There certainly is incentivized behaviour, potentially, for people to find a venue that they believe will be more sensitive to their cause, so you may very well have people avoiding the OPC and opting instead to go to the courts until such time as the law can be clarified. This would lead to more challenges until either the Federal Court of Appeal or the Supreme Court can make a determination in these particular instances, and then I think it's worth remembering that this goes back to living in the schema that's set out in CPPA.
In the government's view and version of the statute that's before members right now, the Privacy Commissioner receives complaints, makes investigations, makes determinations, uses the full tool kit available to the Privacy Commissioner and orders findings of violation and recommendations of administrative monetary penalties. Then, in the government version, if he or she goes the AMPs route, the tribunal rules on AMPs, and what is then only reviewable is not findings of fact. Again, the Privacy Commissioner's view would be determined as per the Privacy Commissioner's original findings. There are other amendments that are coming later, potentially, about making it judicially reviewable only if there's a determination.
Then you'd have one track potentially on the private right of action side that has this possibility for regular review and renewal on the part of the courts, because you get different courts reviewing it, and then, on the Privacy Commissioner side, findings of fact on their violation that will not be reviewed, because it's determined that he or she is actually the sole determinant of findings of fact and violation as it relates to the interpretation of the act.
You'd have two very jarring systems, because one has a ton of variability and one has privileged an actor to say, “You're the first-instance finding and we have belief in your capacity, and we'll only continue to appeal insofar as you potentially have made an error in law or potentially that we want to review the determination of the tribunal.”
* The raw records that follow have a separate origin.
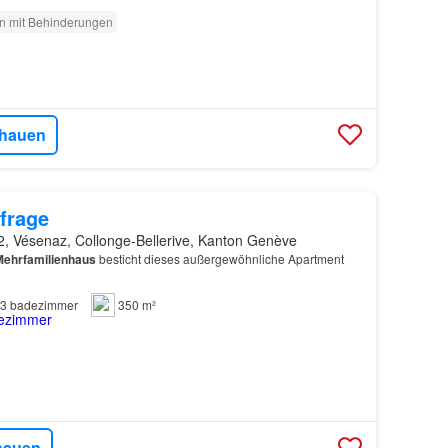
n mit Behinderungen
hauen
frage
2, Vésenaz, Collonge-Bellerive, Kanton Genève
Mehrfamilienhaus
besticht dieses außergewöhnliche Apartment
3
badezimmer
350 m²
hauen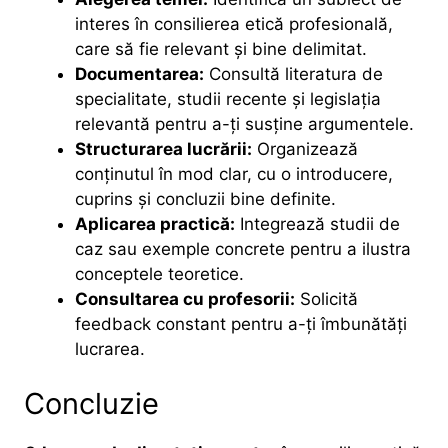
interes în consilierea etică profesională,
care să fie relevant și bine delimitat.
Documentarea:
Consultă literatura de
specialitate, studii recente și legislația
relevantă pentru a-ți susține argumentele.
Structurarea lucrării:
Organizează
conținutul în mod clar, cu o introducere,
cuprins și concluzii bine definite.
Aplicarea practică:
Integrează studii de
caz sau exemple concrete pentru a ilustra
conceptele teoretice.
Consultarea cu profesorii:
Solicită
feedback constant pentru a-ți îmbunătăți
lucrarea.
Concluzie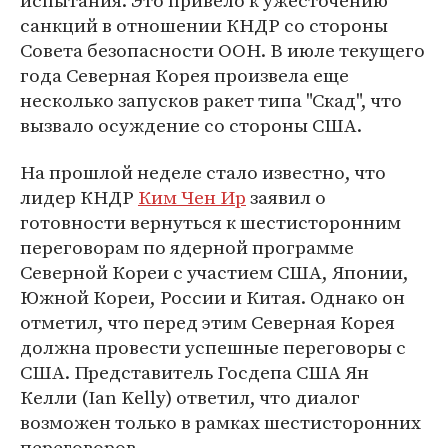
испытания. Это привело к ужесточению
санкций в отношении КНДР со стороны
Совета безопасности ООН. В июле текущего
года Северная Корея произвела еще
несколько запусков ракет типа "Скад", что
вызвало осуждение со стороны США.
На прошлой неделе стало известно, что
лидер КНДР
Ким Чен Ир
заявил о
готовности вернуться к шестисторонним
переговорам по ядерной программе
Северной Кореи с участием США, Японии,
Южной Кореи, России и Китая. Однако он
отметил, что перед этим Северная Корея
должна провести успешные переговоры с
США. Представитель Госдепа США Ян
Келли (Ian Kelly) ответил, что диалог
возможен только в рамках шестисторонних
переговоров.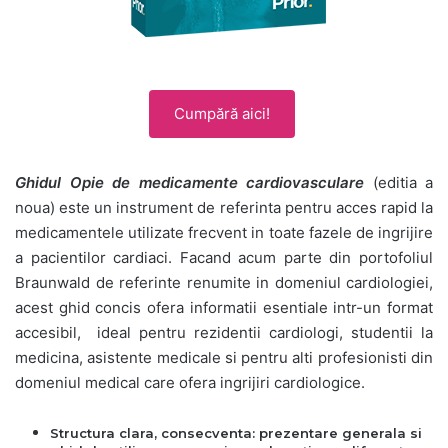
Cumpără aici!
Ghidul Opie de medicamente cardiovasculare
(editia a
noua) este un instrument de referinta pentru acces rapid la
medicamentele utilizate frecvent in toate fazele de ingrijire
a pacientilor cardiaci. Facand acum parte din portofoliul
Braunwald de referinte renumite in domeniul cardiologiei,
acest ghid concis ofera informatii esentiale intr-un format
accesibil, ideal pentru rezidentii cardiologi, studentii la
medicina, asistente medi­cale si pentru alti profesionisti din
domeniul medical care ofera ingrijiri cardiologice.
Structura clara, consecventa: prezentare generala si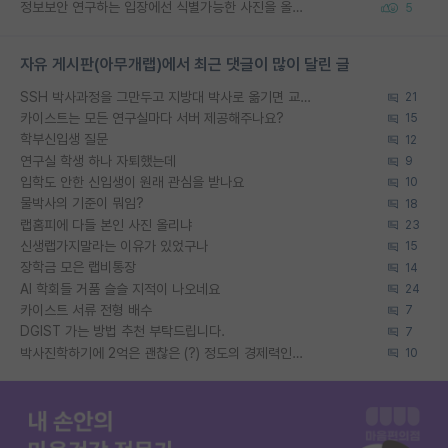
정보보안 연구하는 입장에선 식별가능한 사진을 올리는건 비추이긴함
5
자유 게시판(아무개랩)에서 최근 댓글이 많이 달린 글
SSH 박사과정을 그만두고 지방대 박사로 옮기면 교수의 꿈은 끝일까요?
21
카이스트는 모든 연구실마다 서버 제공해주나요?
15
학부신입생 질문
12
연구실 학생 하나 자퇴했는데
9
입학도 안한 신입생이 원래 관심을 받나요
10
물박사의 기준이 뭐임?
18
랩홈피에 다들 본인 사진 올리냐
23
신생랩가지말라는 이유가 있었구나
15
장학금 모은 랩비통장
14
AI 학회들 거품 슬슬 지적이 나오네요
24
카이스트 서류 전형 배수
7
DGIST 가는 방법 추천 부탁드립니다.
7
박사진학하기에 2억은 괜찮은 (?) 정도의 경제력인가요
10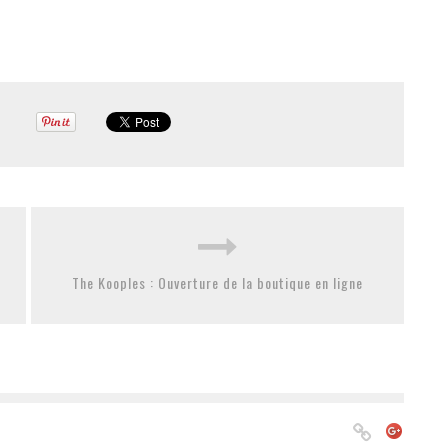
The Kooples : Ouverture de la boutique en ligne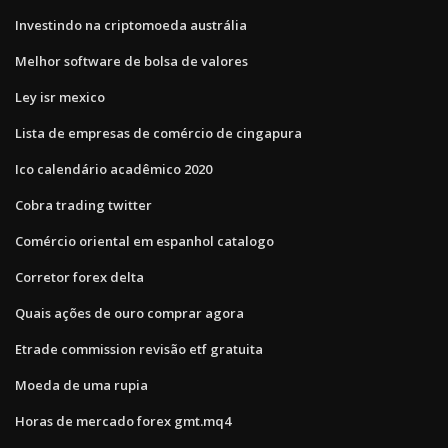
Investindo na criptomoeda austrália
Melhor software de bolsa de valores
Ley isr mexico
Lista de empresas de comércio de cingapura
Ico calendário acadêmico 2020
Cobra trading twitter
Comércio oriental em espanhol catalogo
Corretor forex delta
Quais ações de ouro comprar agora
Etrade commission revisão etf gratuita
Moeda de uma rupia
Horas de mercado forex gmt.mq4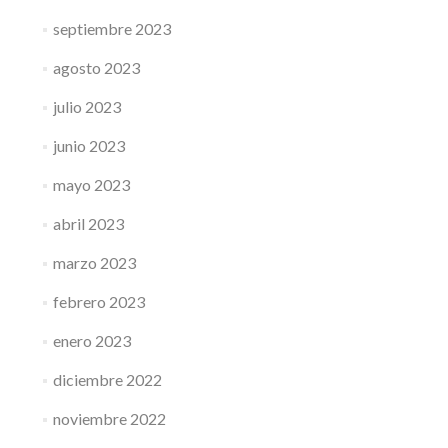
septiembre 2023
agosto 2023
julio 2023
junio 2023
mayo 2023
abril 2023
marzo 2023
febrero 2023
enero 2023
diciembre 2022
noviembre 2022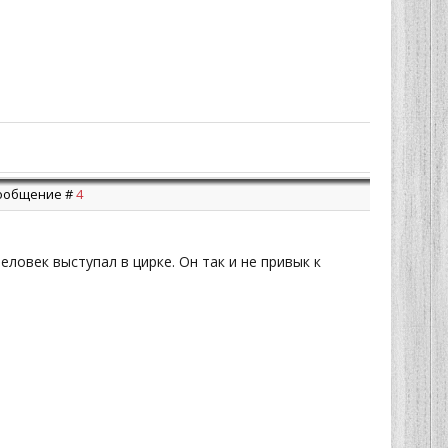
 Сообщение #
4
человек выступал в цирке. Он так и не привык к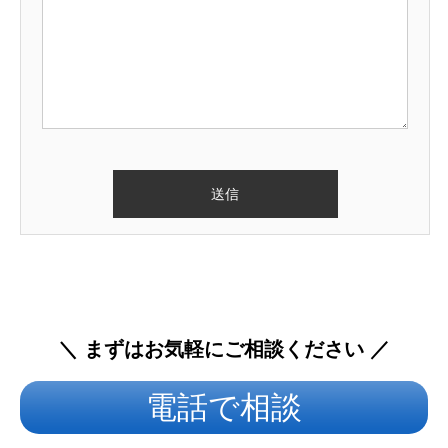
＼ まずはお気軽にご相談ください ／
電話で相談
That's the last thing I'll say. There are other powers associated with that investigatory function that are quite important—the compulsion of information, for instance. They're a resource body for the purposes of investigating people's complaints about privacy. The court has the evidence that is provided to it, so the plaintiff and the defendant, in this particular case, will be the sole determinants of the information that the court can make a determination on, as opposed to in the case of the OPC, where they fill the record with what they need to be able to come to a determination on the fundamental violation or not.